Fundamental requirement for microfluidic experiments is fabrication of microfluidic arrays. In close collaboration with Laboratory for Experimental Soft Matter at the Faculty for Mathematics and Physics and Laboratory for Photonics and Laser Systems at the Faculty for Engineering, both University of Ljubljana, we developed a high-precision direct laser micro-structuring system. The developed method, which is highly efficient and precise, uses fibre-laser generated bursts of picosecond light pulses. The set-up allows structuring of single micrometer-sized objects with a nanometre resolution. The efficiency of the method was demonstrated on a copper layer and a significant reduction of typical processing time was shown. Bursts of pulses also contribute to high quality definition of structure edges and sides. By using bursts instead of single pulses, we are able to use up to ten times lower laser energy for microfluidic structuring. The work thus opens a window to utilise compact fibre lasers, reducing the overall system complexity, size and cost (J. Phys. D: Appl. Phys., vol. 50, 325104 (2017).
The developed method for laser ablation and surface modification, which is based on using a sequence of weaker laser pulses rather than one stronger one, was used also on silicone.
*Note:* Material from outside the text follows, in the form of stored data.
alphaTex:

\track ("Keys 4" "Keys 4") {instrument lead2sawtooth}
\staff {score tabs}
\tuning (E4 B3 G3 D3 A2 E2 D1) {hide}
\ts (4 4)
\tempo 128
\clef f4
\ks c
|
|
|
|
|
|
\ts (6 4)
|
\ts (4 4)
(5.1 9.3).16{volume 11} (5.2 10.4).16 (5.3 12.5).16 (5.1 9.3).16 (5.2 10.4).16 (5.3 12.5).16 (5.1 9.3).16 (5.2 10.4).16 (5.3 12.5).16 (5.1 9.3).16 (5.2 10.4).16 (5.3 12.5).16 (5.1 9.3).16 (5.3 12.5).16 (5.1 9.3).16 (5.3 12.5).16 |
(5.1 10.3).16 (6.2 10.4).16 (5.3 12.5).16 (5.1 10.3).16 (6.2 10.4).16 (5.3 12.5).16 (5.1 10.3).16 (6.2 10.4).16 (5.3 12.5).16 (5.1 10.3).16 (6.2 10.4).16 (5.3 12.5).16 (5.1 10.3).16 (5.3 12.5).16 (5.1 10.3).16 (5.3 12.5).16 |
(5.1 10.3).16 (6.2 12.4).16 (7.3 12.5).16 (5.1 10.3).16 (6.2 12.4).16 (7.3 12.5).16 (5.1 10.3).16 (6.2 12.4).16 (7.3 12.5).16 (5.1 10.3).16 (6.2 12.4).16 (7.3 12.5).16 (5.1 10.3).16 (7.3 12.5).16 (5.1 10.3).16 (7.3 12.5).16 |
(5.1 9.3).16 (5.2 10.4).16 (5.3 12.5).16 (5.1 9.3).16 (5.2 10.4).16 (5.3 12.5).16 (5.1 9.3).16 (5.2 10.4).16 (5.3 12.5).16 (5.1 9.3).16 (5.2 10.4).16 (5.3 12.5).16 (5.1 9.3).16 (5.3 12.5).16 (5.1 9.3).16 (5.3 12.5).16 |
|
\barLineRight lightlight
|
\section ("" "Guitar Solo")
We have shown that by changing the energy of the pulse, pulse position, and the number of pulses in a burst, we can successfully control the crystallinity of the structure. Depending on the parameters, a transition from no observable changes of the silicon at low pulse energies, through amorphisation below the ablation threshold energy, to the ablation with either complete, partial or non-existent amorphisation was observed. Single micrometer-sized areas of desired shape and crystallinity were defined on the silicon surface with sub-micron precision (Opt. Express, vol. 25, 26356 (2017).
Described research was part of postgraduate programme, which was successfully completed with a dissertation entitled Interaction of short laser pulses with matter during direct micro-structuring.
Part of the research was done in collaboration with Condensed Matter Physics Department. We focused on observations of optothermal effects, which can transport microparticles in confined liquid crystals. Optical tweezers were used for rapid movement of laser beam in a thin layer of a nematic liquid crystal and demonstrated the appearance of fluid flows. The observed phenomenon is caused by two different mechanisms, thermoviscous expansion effects and thermally induced local melting of the liquid crystal. The flow was controlled by variation of the velocity of the focused laser beam and its intensity. This enabled creation of directed microflows in a channel-free environment (Soft Matter, vol. 13, 2449 (2017).